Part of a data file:
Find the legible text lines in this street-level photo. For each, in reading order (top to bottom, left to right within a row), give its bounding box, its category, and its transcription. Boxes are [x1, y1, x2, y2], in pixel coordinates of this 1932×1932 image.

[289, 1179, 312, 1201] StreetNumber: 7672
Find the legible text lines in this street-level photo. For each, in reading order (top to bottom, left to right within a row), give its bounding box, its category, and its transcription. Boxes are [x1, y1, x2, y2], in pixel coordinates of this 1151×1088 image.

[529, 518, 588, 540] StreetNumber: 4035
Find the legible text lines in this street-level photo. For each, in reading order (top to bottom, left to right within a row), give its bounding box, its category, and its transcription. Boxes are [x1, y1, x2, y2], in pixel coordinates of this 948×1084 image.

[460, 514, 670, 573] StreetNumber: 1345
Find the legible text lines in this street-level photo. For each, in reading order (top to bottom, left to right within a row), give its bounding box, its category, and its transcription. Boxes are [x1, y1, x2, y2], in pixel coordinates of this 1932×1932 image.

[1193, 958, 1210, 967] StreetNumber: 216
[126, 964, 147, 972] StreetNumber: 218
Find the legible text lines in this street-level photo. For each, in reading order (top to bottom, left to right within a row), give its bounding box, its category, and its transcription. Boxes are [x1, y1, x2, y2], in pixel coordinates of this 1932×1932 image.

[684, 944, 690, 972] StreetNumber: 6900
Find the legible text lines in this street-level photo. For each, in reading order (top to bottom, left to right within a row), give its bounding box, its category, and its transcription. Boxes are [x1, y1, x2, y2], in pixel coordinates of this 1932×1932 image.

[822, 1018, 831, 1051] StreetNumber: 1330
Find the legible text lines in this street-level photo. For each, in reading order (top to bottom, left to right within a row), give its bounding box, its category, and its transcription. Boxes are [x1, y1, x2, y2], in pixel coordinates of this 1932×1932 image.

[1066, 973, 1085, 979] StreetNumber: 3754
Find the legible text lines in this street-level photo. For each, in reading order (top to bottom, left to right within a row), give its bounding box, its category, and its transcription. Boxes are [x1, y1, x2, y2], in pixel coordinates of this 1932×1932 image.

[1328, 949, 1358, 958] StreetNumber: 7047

#### WHAT YOU WILL DO:
Arrange the lines of the entries above as a JSON list of strings, one string per line and no blank lines. Begin at the line that has "this 948×1084 image." and stop after the line that has "[684, 944, 690, 972] StreetNumber: 6900".

#### FINAL ANSWER:
[
  "Find the legible text lines in this street-level photo. For each, in reading order (top to bottom, left to right within a row), give its bounding box, its category, and its transcription. Boxes are [x1, y1, x2, y2], in pixel coordinates of this 948×1084 image.",
  "[460, 514, 670, 573] StreetNumber: 1345",
  "Find the legible text lines in this street-level photo. For each, in reading order (top to bottom, left to right within a row), give its bounding box, its category, and its transcription. Boxes are [x1, y1, x2, y2], in pixel coordinates of this 1932×1932 image.",
  "[1193, 958, 1210, 967] StreetNumber: 216",
  "[126, 964, 147, 972] StreetNumber: 218",
  "Find the legible text lines in this street-level photo. For each, in reading order (top to bottom, left to right within a row), give its bounding box, its category, and its transcription. Boxes are [x1, y1, x2, y2], in pixel coordinates of this 1932×1932 image.",
  "[684, 944, 690, 972] StreetNumber: 6900"
]